Suddenly, after about five hours, she woke up with a strange feeling. A terrifying message struck her: "You're alone with the kids."
She quickly got up and hurried to the living room. She turned Larry over and gasped. He was blue.
She knelt there for a moment, not wanting to believe this horror that was taking place.
CALL THE PARAMEDICS!
Soon they were there, and so were the police. "It's too late," a concerned blue-uniformed paamedic said. Larry had had a chemical reaction to alcohol. His esophagus had collapsed and he had asphyxiated on his own vomit.
Nancy turned and walked out of the room. WHY DIDN'T I KNOW? WHY DIDN'T I KNOW? Guilty thoughts engulfed her. She played the WHAT-IF game with her conscience. She blamed herself for not realizing the seriousness of his condition.
HE WAS THIRTY-SIX YEARS OLD. HE WAS ONLY THIRTY-SIX!
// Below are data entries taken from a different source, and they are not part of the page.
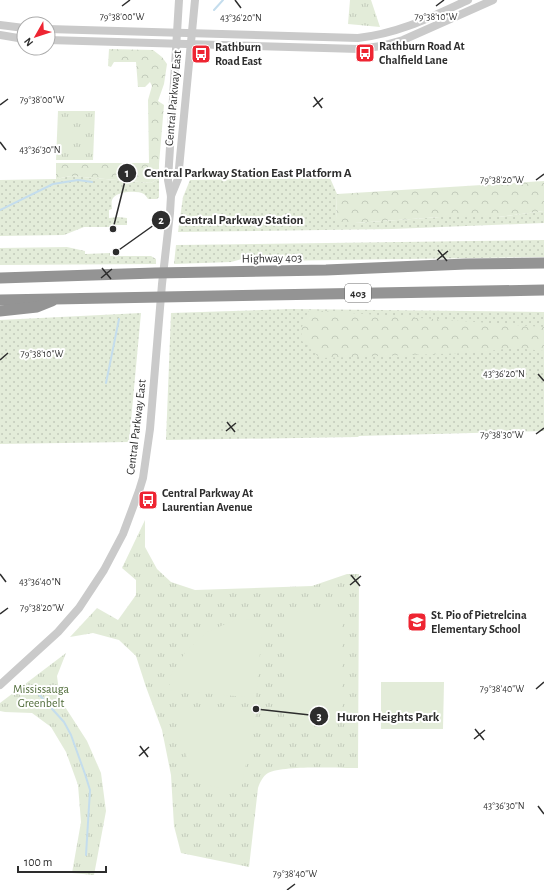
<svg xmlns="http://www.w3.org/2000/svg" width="544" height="890" font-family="'Alegreya Sans',sans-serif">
  <defs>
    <pattern id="grass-dots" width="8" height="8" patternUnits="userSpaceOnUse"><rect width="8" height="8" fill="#e3ecd9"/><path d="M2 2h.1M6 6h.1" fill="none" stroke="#c3cbbb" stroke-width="1.8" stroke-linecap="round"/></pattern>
    <pattern id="forest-crowns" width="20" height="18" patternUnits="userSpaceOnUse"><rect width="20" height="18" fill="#e3ecd9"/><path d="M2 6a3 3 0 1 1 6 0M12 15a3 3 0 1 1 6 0" fill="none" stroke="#c3cbbb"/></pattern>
    <pattern id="park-tufts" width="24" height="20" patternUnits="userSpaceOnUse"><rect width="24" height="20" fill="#e3ecd9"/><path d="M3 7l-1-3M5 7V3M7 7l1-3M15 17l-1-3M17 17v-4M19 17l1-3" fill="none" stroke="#c3cbbb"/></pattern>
  </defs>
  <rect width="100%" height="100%" fill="#fff"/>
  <g fill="url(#grass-dots)">
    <path d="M71,176l80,7 8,-5v19l-2,2h-9c-1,-2 -3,-4 -4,-5 -7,-4 -29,-3 -32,6 -1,2 0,6 0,9l-3,1v8l9,-1 9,1v7h-17l-1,2h-25l-20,8 -64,1v-56l56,-1z"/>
    <path d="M330,178l7,16 -1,25 19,4 85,-6h58l46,-6v12l-152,6 -214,3 5,-35 7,-17z"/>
    <path d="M544,240v17l-275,4 -2,-5 -18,1 -18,5 -57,2 2,-19z"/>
    <path d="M67,247l18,4v3l25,-1v3h41l5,3v5l-156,1v-17z"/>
    <path d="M291,309l253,3v119l-185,5 -1,1 -192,3 5,-127z"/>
    <path d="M141,313l-12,129 -129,2v-124z"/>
  </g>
  <g fill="url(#forest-crowns)">
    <path d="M109,49l44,1 9,7 5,7 -3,20 -6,17 6,4 -5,59v14l-8,5 -80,-7 -15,3v-16h93l-1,-63 4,-14 -2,-4 -5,5h-7l-2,-25h-22l-3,5 -3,-1z"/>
    <path d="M544,181v30l-46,6h-58l-85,6h-16l-3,-4 1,-25z"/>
    <path d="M309,310l235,17v24l-29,-3 -46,5 -149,5 -18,-17 -1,-12z"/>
  </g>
  <g fill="url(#park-tufts)">
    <path d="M350,0h21l9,27 -32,-3z"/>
    <path d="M58,111h37l-2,49h-37z"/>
    <path d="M145,520v27l12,22 14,13 24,8 117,-4 35,-12h12l-1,194c-19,0 -75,-3 -90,5 -5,3 -8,9 -10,15l-9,79 -68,-14 -7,-27 -3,-51 -9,-45 -16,-43 -10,-31 -17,-16 -26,-7 -23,4 27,-29 21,12 18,-25v-15l-14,-12z"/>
    <path d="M66,653l-9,23 3,23 27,42 14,32 5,38 -12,64 -22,-2 9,-51 -3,-37 -12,-33 -15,-25 -19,-14 -27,-1 -5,-1v-8z"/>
  </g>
  <g fill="#e3ecd9">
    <path d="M59,119h14l-1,31h-13z"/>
    <path d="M284,611l58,1v108l-58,-1z"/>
    <path d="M263,619l-7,79 -86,-8v-14l16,-25 21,-19 28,-12z"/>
    <path d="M381,682h63l-1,47h-62z"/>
    <path d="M178,706l78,7 -16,81 -32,-9 -19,-22 -11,-29z"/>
  </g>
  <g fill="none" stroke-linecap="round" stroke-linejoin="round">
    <g stroke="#c4dded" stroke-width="2">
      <path d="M214,10l9,-10"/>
      <path d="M0,210l53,-26 25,-4 14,2"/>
      <path d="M106,383l13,-64"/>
      <path d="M34,689l30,33 7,13 14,39 5,16 -4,65"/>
    </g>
    <g stroke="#cacaca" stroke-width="8">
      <path d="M0,25l24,3"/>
      <path d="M48,29l310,9c42,-5 73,-21 110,-38"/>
      <path d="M0,35l24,4"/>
      <path d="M48,40l311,9 22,-3 22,-6 90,-40"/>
      <path d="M171,196l7,-17 17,-179"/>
      <path d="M0,685l58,-53 21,-24 25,-38 19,-36 16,-43 4,-13 7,-49 12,-145 8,-71 1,-17 -3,-16 11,-180"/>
    </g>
    <g stroke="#949494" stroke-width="11">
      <path d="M0,278l155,-5 171,-3 140,-6 78,-1"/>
      <path d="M0,300l544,-10"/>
      <path d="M0,311l37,-4 15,-6"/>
    </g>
  </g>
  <path fill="none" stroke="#2d2d2d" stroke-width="1.5" d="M235,0l6,8M122,6l8,-6M436,6l8,-6M314,97l8,11M0,105l8,-6M313,107l10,-9M0,142l6,8M536,180l8,-6M438,250l9,11M437,260l11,-9M102,268l9,11M101,278l11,-9M0,360l8,-7M538,374l6,7M227,422l8,10M226,431l10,-8M536,434l8,-6M0,574l6,8M351,575l9,11M350,585l11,-9M0,614l8,-6M536,689l8,-7M475,729l9,11M474,739l11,-9M140,746l8,11M139,756l10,-9M538,806l6,8M287,890l8,-6"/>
  <defs>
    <symbol id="bus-square" viewBox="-11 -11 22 22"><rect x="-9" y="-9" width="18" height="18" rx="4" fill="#ee2532" stroke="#fff"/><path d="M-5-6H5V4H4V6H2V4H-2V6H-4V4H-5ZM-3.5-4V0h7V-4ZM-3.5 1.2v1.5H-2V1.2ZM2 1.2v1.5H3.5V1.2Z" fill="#fff"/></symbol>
    <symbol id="school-square" viewBox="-11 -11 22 22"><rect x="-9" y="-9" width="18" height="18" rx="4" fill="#ee2532" stroke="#fff"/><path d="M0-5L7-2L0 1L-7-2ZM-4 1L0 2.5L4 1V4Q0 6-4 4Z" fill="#fff"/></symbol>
  </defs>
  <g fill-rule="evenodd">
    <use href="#bus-square" x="354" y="42" width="22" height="22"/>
    <use href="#bus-square" x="190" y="43" width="22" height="22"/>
    <use href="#bus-square" x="137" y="489" width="22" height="22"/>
    <use href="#school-square" x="406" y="611" width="22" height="22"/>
  </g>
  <g text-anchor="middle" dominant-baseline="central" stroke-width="4" stroke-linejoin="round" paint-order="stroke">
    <rect fill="#fff" stroke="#6c6c6c" stroke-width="1" x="345" y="284" width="26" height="18" rx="3"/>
    <g font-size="11" font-weight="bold" fill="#2d2d2d">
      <text x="358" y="293">403</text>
    </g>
    <g font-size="12" font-weight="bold" fill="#2d2d2d" stroke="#fff" text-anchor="start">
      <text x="379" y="46">Rathburn Road At<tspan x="379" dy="14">Chalfield Lane</tspan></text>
      <text x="215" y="47">Rathburn<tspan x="215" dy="14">Road East</tspan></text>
      <text x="162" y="493">Central Parkway At<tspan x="162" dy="14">Laurentian Avenue</tspan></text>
      <text x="431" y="615">St. Pio of Pietrelcina<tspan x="431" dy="14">Elementary School</tspan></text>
    </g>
    <g font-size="12" fill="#2d2d2d" stroke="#fff">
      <text transform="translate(173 98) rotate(-85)">Central Parkway East</text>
      <text transform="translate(272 258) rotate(-1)">Highway 403</text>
      <text transform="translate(136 427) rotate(-83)">Central Parkway East</text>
    </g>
    <g font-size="12" fill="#4f6b38" stroke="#fff">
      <text x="41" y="689">Mississauga<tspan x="41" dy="14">Greenbelt</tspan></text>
    </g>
  </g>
  <g font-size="10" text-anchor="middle" fill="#2d2d2d" stroke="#fff" stroke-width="4" stroke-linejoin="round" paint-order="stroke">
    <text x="122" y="20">79°38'00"W</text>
    <text x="436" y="20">79°38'10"W</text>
    <text x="241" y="21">43°36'20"N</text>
    <text x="42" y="103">79°38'00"W</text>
    <text x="40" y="153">43°36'30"N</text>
    <text x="502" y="183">79°38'20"W</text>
    <text x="42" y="357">79°38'10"W</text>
    <text x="504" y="377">43°36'20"N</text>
    <text x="502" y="438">79°38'30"W</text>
    <text x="40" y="585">43°36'40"N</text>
    <text x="42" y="611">79°38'20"W</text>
    <text x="502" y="692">79°38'40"W</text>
    <text x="504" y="809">43°36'30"N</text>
    <text x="295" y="877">79°38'40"W</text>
  </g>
  <path fill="none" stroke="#2d2d2d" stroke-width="1.5" d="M113 229L127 173M116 252L161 220M256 709L319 716"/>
  <g fill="#2d2d2d" stroke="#fff" stroke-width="1.5">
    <circle cx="113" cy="229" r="4"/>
    <circle cx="116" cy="252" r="4"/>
    <circle cx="256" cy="709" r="4"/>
    <circle cx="127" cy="173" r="10"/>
    <circle cx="161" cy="220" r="10"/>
    <circle cx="319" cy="716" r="10"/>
  </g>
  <g font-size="12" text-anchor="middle" font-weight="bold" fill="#fff">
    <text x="127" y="177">1</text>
    <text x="161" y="224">2</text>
    <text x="319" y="720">3</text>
  </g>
  <g font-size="13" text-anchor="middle" font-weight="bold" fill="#2d2d2d" stroke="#fff" stroke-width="4" stroke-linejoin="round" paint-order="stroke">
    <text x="248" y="177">Central Parkway Station East Platform A</text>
    <text x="241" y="224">Central Parkway Station</text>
    <text x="388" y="721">Huron Heights Park</text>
  </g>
  <g transform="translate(36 36) rotate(231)"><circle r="19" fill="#ffffff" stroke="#ababab"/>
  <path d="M0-3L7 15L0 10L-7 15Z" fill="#ee2532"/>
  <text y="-6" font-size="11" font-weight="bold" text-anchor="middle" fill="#2d2d2d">N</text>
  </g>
  <path d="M18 866v6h88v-6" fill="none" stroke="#2d2d2d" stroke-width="2"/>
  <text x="24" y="866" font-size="12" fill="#2d2d2d" stroke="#ffffff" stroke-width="3" paint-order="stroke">100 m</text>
</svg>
Nancy paced while the paramedics put Larry's body into the ambulance. Her lips tightened as the vehicle drove away.
The boys woke up at eight o'clock. Their eyes narrowed in confusion as they walked into the living room. "Where's Daddy?" one of them asked.
"Daddy died," his mother told him. The words sounded strange, even to her. DADDY DIED. He was a good daddy and husband. ALONE— AND ABOUT TO HAVE A BABY! AND DADDY DIED!